● **EXERCISE OBJECTIVE**:
The answer must repeat every record exactly, with no pictures in it.

● **RECORD SET**:
►

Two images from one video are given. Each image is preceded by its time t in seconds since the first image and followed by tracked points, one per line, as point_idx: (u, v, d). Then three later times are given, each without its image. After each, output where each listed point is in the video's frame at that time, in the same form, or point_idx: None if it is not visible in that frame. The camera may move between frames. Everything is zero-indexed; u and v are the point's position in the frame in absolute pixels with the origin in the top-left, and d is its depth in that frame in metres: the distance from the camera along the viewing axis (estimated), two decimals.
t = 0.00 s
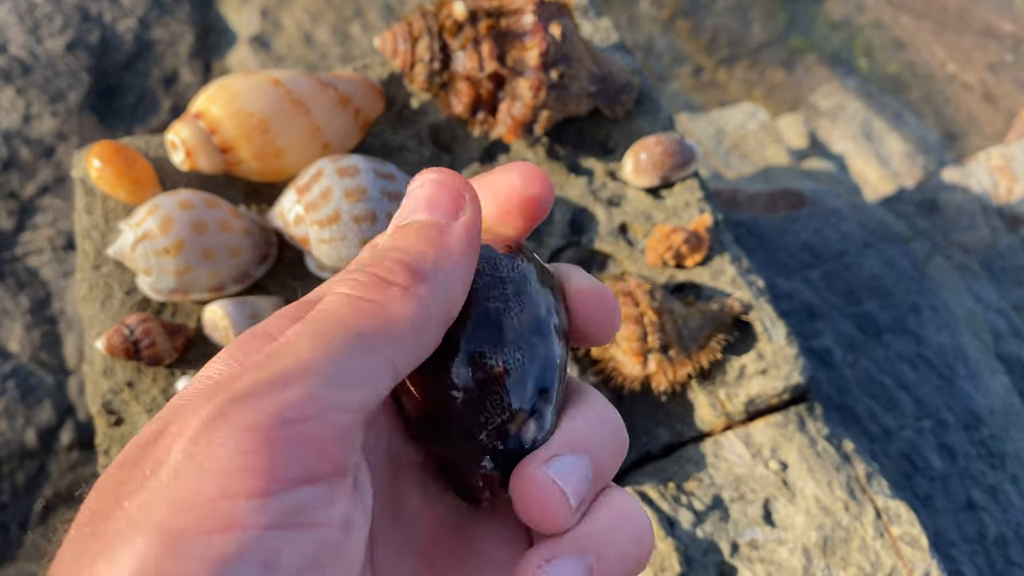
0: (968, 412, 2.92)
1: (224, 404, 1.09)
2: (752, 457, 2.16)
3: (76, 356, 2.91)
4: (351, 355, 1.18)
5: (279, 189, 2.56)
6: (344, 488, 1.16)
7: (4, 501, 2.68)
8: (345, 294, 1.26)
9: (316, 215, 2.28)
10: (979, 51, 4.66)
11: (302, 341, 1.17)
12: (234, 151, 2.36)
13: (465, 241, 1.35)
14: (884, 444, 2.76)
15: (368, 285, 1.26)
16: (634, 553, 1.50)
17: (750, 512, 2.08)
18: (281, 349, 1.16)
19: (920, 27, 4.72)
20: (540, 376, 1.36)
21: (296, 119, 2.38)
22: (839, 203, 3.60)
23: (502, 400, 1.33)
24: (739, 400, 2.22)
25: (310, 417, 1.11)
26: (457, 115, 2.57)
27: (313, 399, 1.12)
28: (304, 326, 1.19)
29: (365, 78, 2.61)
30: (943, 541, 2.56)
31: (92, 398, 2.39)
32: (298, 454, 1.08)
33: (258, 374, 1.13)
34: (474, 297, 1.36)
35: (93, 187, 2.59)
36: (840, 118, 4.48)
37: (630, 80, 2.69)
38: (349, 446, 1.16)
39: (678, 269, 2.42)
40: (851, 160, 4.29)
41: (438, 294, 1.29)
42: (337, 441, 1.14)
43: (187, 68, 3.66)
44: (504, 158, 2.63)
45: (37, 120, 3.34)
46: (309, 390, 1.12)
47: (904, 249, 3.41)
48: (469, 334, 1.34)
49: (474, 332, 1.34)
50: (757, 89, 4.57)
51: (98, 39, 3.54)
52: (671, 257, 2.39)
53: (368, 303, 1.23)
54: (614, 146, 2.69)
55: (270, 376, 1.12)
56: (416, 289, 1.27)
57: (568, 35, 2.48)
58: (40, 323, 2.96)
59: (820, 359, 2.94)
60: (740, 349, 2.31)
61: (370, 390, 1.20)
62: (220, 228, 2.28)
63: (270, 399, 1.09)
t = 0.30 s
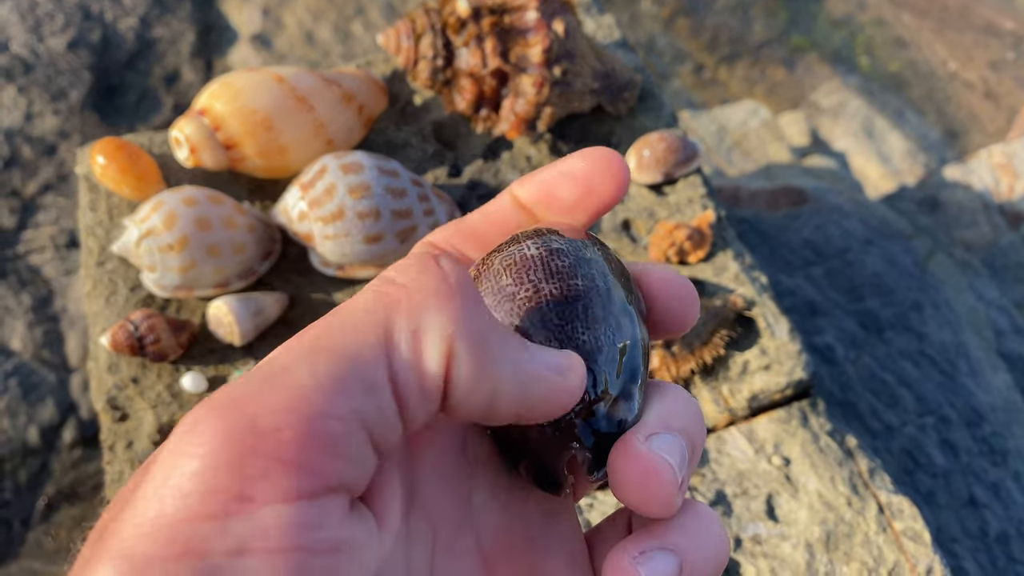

◄

● **OUTPUT FOR THIS EXERCISE**:
Two images from one video are given. Each image is preceded by its time t in seconds since the first image and followed by tracked points, one per line, as point_idx: (u, v, d). Then three later times are given, each without its image. After each, output where each listed point is in the video's frame at that time, in the same form, or point_idx: None if it is not visible in that frame. The camera may move between frames. Everything is zero-indexed; u and v are the point's position in the frame in absolute pixels with the origin in the top-left, and d is its depth in that frame in metres: the distance from the camera along the viewing axis (estimated), two decimals.
t = 0.00 s
0: (968, 412, 2.92)
1: (224, 404, 1.09)
2: (752, 457, 2.16)
3: (76, 356, 2.91)
4: (351, 355, 1.18)
5: (279, 189, 2.56)
6: (344, 488, 1.16)
7: (4, 501, 2.68)
8: (345, 294, 1.26)
9: (316, 215, 2.28)
10: (979, 51, 4.66)
11: (302, 341, 1.17)
12: (234, 151, 2.36)
13: (465, 241, 1.35)
14: (884, 444, 2.76)
15: (368, 285, 1.26)
16: (634, 553, 1.50)
17: (750, 512, 2.08)
18: (281, 349, 1.16)
19: (920, 27, 4.72)
20: (540, 376, 1.36)
21: (296, 119, 2.38)
22: (839, 203, 3.60)
23: (502, 400, 1.33)
24: (739, 400, 2.22)
25: (310, 417, 1.11)
26: (457, 115, 2.57)
27: (313, 399, 1.12)
28: (304, 326, 1.19)
29: (365, 78, 2.61)
30: (943, 541, 2.56)
31: (92, 398, 2.39)
32: (298, 454, 1.08)
33: (258, 374, 1.13)
34: (474, 297, 1.36)
35: (93, 187, 2.59)
36: (840, 118, 4.48)
37: (630, 80, 2.69)
38: (349, 446, 1.16)
39: (678, 269, 2.42)
40: (851, 160, 4.29)
41: (438, 294, 1.29)
42: (337, 441, 1.14)
43: (187, 68, 3.66)
44: (504, 158, 2.63)
45: (37, 120, 3.34)
46: (309, 390, 1.12)
47: (904, 249, 3.41)
48: (469, 334, 1.34)
49: (474, 332, 1.34)
50: (757, 89, 4.57)
51: (98, 39, 3.54)
52: (671, 257, 2.39)
53: (368, 303, 1.23)
54: (614, 146, 2.69)
55: (270, 376, 1.12)
56: (416, 289, 1.27)
57: (568, 35, 2.48)
58: (40, 323, 2.96)
59: (820, 359, 2.94)
60: (740, 349, 2.31)
61: (370, 390, 1.20)
62: (220, 228, 2.28)
63: (270, 399, 1.09)
t = 0.30 s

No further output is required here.